Serge Daney a découvert le cinéma par la lecture des Cahiers. Dans le documentaire Serge Daney,Itinéraire d’un Ciné-Fils, dans lequel il est longuement interviewé par Régis Debray, il raconte la fascination qu’il éprouvait pour cette revue et comment il ne pouvait refuser l’offre que Jean Douchet lui faisait de devenir rédacteur en chef des Cahiers en 1973, bien que la revue soit alors un vrai foutoir maoïste. Serge Daney n’appartenait pas à cette mouvance et avait juste 29 ans à l’époque. Il a tranquillement et comme il le pouvait remis sur les rails petit à petit une revue qui partait à la dérive. Quand il a quitté la revue en 1981, elle était redevenue une revue de cinéma digne de ce nom. Tant qu’aux débats de cette époque, il préfère blaguer dessus et considérer cette période comme une parenthèse.

- Données fournies -
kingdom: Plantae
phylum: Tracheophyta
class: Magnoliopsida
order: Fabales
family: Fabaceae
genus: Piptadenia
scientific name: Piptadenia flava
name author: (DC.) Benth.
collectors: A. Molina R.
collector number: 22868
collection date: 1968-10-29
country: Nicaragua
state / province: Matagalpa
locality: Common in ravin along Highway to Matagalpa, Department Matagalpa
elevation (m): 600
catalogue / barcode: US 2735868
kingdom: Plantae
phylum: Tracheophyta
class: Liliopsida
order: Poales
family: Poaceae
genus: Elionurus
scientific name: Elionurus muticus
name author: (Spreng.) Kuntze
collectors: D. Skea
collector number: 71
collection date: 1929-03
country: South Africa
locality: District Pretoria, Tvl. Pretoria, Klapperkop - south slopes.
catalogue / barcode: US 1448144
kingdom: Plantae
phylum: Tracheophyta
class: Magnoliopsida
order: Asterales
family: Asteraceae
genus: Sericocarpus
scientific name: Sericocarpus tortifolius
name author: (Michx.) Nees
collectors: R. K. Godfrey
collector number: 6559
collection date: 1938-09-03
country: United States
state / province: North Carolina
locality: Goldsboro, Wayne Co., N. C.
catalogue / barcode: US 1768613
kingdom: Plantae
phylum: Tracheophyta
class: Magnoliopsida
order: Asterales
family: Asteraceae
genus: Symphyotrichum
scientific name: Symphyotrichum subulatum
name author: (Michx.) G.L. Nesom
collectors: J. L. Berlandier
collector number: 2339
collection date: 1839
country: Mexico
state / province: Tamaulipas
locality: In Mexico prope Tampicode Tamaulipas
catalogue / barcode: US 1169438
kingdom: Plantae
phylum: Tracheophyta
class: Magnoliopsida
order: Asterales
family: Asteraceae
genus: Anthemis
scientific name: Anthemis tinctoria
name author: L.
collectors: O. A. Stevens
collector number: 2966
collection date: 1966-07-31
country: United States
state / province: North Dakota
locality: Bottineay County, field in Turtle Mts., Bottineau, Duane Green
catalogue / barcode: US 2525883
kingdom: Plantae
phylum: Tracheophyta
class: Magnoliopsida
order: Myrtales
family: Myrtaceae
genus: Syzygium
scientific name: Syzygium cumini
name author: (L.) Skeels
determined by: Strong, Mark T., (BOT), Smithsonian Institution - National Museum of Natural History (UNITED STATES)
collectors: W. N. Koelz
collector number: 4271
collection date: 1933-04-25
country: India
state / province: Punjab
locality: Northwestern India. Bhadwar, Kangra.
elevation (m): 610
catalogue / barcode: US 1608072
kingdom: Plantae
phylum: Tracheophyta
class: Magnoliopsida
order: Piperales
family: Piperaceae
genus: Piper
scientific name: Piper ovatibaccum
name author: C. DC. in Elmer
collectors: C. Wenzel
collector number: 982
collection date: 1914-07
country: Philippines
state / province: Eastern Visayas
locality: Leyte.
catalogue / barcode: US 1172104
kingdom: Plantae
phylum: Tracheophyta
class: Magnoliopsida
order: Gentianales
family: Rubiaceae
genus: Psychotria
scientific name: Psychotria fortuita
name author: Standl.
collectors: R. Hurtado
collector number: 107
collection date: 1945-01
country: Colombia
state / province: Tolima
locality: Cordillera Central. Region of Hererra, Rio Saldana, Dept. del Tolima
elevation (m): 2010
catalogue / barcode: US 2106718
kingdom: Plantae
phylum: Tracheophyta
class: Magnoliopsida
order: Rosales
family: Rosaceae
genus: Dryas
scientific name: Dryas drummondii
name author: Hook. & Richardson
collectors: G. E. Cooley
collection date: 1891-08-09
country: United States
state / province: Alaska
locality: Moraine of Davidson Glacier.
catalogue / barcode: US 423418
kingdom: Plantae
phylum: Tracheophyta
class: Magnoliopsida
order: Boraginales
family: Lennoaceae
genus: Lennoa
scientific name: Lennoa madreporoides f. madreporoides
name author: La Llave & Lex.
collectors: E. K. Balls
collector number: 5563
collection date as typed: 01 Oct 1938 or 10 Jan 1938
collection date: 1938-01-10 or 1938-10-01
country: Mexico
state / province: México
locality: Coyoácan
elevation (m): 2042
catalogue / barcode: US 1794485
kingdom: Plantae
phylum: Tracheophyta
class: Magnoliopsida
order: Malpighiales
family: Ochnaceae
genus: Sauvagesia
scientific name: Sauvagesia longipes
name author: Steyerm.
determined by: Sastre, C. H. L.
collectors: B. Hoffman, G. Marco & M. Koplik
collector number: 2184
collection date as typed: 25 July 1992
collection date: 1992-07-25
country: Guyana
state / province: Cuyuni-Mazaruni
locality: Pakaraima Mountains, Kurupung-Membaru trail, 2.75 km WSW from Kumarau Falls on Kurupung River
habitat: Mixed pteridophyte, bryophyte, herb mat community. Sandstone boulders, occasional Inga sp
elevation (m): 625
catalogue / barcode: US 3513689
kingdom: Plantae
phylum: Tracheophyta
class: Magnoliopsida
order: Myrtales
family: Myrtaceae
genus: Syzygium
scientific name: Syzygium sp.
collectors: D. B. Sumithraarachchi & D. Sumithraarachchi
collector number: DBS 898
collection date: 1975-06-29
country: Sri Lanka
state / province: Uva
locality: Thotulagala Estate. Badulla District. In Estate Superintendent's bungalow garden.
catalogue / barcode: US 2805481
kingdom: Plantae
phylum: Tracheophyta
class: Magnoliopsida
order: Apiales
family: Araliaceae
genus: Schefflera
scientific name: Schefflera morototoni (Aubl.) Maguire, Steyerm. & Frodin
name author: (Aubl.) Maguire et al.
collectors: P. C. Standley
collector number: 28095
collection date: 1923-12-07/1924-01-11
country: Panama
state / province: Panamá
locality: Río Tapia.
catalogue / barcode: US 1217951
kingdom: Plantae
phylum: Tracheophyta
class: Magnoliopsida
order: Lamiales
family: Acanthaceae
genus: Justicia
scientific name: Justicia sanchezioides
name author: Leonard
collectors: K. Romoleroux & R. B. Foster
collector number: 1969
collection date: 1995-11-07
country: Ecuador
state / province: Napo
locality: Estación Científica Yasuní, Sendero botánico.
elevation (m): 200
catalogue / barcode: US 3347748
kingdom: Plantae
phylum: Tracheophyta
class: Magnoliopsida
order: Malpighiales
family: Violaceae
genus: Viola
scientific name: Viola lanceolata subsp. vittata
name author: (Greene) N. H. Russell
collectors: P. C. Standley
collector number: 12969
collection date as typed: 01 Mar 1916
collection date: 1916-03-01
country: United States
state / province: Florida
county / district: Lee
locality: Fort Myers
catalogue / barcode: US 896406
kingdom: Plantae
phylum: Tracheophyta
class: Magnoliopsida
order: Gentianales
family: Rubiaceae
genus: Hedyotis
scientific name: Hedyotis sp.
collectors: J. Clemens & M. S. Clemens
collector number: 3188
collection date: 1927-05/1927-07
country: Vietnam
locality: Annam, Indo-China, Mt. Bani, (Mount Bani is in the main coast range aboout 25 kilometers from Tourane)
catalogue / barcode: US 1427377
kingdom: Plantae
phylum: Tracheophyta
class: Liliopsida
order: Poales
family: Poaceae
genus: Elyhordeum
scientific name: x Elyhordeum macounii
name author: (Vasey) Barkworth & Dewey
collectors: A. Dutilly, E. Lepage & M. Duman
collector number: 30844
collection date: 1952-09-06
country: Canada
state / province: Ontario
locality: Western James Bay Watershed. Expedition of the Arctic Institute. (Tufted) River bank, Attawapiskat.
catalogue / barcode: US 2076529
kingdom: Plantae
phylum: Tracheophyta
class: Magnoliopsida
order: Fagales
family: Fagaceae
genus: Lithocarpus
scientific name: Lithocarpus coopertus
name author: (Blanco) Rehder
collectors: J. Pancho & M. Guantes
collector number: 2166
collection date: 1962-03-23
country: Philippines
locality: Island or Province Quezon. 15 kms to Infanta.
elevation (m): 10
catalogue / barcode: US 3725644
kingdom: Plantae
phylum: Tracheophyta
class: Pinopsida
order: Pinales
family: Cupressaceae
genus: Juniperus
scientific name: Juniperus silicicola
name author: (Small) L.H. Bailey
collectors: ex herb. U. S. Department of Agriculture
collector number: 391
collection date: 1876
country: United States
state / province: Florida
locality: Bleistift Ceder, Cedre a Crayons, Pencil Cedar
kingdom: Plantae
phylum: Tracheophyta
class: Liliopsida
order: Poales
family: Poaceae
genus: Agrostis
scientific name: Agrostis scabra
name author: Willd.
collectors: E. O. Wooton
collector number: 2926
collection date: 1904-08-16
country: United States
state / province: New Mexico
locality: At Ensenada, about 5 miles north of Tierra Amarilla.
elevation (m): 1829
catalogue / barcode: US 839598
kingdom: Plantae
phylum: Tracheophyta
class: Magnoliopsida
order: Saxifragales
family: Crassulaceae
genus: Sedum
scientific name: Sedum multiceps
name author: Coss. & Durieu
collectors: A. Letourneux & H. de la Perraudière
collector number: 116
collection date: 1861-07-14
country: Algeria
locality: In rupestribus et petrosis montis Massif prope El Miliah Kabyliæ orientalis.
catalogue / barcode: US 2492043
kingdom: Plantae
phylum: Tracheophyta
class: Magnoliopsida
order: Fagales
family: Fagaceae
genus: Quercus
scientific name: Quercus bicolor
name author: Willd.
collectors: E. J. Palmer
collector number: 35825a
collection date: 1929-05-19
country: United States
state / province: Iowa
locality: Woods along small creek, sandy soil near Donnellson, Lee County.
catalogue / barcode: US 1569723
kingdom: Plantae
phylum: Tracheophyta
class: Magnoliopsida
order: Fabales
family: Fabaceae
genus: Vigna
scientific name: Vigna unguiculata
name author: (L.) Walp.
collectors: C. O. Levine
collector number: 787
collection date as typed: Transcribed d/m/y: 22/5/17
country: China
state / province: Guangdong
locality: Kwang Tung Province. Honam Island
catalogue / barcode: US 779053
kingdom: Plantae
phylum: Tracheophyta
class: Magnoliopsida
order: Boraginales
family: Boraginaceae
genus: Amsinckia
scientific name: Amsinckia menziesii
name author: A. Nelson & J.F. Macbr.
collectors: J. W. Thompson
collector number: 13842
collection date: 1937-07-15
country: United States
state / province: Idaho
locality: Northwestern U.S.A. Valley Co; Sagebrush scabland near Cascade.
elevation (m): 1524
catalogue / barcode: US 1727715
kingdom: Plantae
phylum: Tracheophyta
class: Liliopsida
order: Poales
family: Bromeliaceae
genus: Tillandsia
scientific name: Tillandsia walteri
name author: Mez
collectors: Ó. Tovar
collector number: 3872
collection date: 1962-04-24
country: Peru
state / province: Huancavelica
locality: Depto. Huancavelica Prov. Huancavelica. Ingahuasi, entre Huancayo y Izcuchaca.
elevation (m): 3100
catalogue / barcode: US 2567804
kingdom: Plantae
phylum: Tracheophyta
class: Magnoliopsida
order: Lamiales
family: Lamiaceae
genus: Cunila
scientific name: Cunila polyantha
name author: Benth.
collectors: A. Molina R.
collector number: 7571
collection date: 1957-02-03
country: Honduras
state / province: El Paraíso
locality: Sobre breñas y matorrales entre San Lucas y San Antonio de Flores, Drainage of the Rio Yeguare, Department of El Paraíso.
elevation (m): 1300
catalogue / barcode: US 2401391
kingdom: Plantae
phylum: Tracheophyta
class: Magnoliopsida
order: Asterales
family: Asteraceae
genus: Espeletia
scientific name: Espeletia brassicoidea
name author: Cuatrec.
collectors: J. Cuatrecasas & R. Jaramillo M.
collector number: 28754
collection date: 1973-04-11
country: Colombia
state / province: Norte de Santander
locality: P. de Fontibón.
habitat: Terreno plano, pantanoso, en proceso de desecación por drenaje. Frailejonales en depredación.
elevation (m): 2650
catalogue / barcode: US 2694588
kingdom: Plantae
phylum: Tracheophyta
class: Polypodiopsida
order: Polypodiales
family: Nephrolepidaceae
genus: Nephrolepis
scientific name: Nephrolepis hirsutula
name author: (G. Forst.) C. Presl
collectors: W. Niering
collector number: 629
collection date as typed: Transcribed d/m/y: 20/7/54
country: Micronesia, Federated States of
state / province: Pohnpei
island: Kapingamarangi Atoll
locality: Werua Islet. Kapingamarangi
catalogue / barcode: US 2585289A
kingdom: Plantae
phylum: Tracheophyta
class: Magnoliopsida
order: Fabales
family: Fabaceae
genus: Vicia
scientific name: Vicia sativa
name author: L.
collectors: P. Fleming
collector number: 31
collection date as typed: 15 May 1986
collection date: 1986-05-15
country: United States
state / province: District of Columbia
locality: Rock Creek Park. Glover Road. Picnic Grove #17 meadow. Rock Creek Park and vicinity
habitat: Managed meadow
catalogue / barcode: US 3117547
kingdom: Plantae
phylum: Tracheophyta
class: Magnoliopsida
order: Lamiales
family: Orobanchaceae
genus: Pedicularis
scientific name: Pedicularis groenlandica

- Travail demandé -
a - Reproduisez fidèlement le passage de l'extrait sur Serge Daney qui s'ouvre sur les mots contenant « Serge Daney a » et s'achève sur « comme une parenthèse. ».
b - D'après l'extrait sur Serge Daney, en quelle année celui-ci a-t-il quitté les Cahiers ?

- Réponses par tâche -
a -
Serge Daney a découvert le cinéma par la lecture des Cahiers. Dans le documentaire Serge Daney,Itinéraire d’un Ciné-Fils, dans lequel il est longuement interviewé par Régis Debray, il raconte la fascination qu’il éprouvait pour cette revue et comment il ne pouvait refuser l’offre que Jean Douchet lui faisait de devenir rédacteur en chef des Cahiers en 1973, bien que la revue soit alors un vrai foutoir maoïste. Serge Daney n’appartenait pas à cette mouvance et avait juste 29 ans à l’époque. Il a tranquillement et comme il le pouvait remis sur les rails petit à petit une revue qui partait à la dérive. Quand il a quitté la revue en 1981, elle était redevenue une revue de cinéma digne de ce nom. Tant qu’aux débats de cette époque, il préfère blaguer dessus et considérer cette période comme une parenthèse.

b - En 1981.